● EXERCISE GOAL
Would you copy out the following entries exactly, without any of the pictures?

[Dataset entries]
--------------------------------------------------

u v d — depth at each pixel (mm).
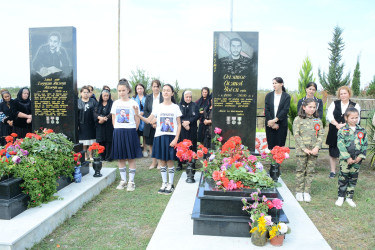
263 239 3055
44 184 3920
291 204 4277
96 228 3719
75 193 4332
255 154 5449
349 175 4438
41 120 5402
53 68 5281
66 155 4676
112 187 5367
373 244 3312
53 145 4465
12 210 3439
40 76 5340
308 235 3320
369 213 4125
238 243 3135
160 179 5895
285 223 3189
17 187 3621
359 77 27125
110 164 7066
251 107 5520
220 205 3320
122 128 5023
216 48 5484
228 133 5590
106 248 3223
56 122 5359
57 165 4328
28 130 7238
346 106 5734
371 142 6617
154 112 5012
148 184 5562
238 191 3322
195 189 4945
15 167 3715
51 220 3555
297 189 4711
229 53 5473
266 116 6023
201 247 3045
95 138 7449
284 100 5820
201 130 6973
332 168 5961
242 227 3277
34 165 3873
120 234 3555
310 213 4172
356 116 4293
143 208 4371
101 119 7062
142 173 6355
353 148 4297
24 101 7117
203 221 3312
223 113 5574
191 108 6473
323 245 3098
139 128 7910
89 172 5574
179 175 6152
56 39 5234
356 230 3662
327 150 8906
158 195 4930
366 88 26422
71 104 5277
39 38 5285
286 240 3199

--------------------------------------------------

● ANSWER TO THIS PROBLEM
u v d — depth at each pixel (mm).
263 239 3055
44 184 3920
291 204 4277
96 228 3719
75 193 4332
255 154 5449
349 175 4438
41 120 5402
53 68 5281
66 155 4676
112 187 5367
373 244 3312
53 145 4465
12 210 3439
40 76 5340
308 235 3320
369 213 4125
238 243 3135
160 179 5895
285 223 3189
17 187 3621
359 77 27125
110 164 7066
251 107 5520
220 205 3320
122 128 5023
216 48 5484
228 133 5590
106 248 3223
56 122 5359
57 165 4328
28 130 7238
346 106 5734
371 142 6617
154 112 5012
148 184 5562
238 191 3322
195 189 4945
15 167 3715
51 220 3555
297 189 4711
229 53 5473
266 116 6023
201 247 3045
95 138 7449
284 100 5820
201 130 6973
332 168 5961
242 227 3277
34 165 3873
120 234 3555
310 213 4172
356 116 4293
143 208 4371
101 119 7062
142 173 6355
353 148 4297
24 101 7117
203 221 3312
223 113 5574
191 108 6473
323 245 3098
139 128 7910
89 172 5574
179 175 6152
56 39 5234
356 230 3662
327 150 8906
158 195 4930
366 88 26422
71 104 5277
39 38 5285
286 240 3199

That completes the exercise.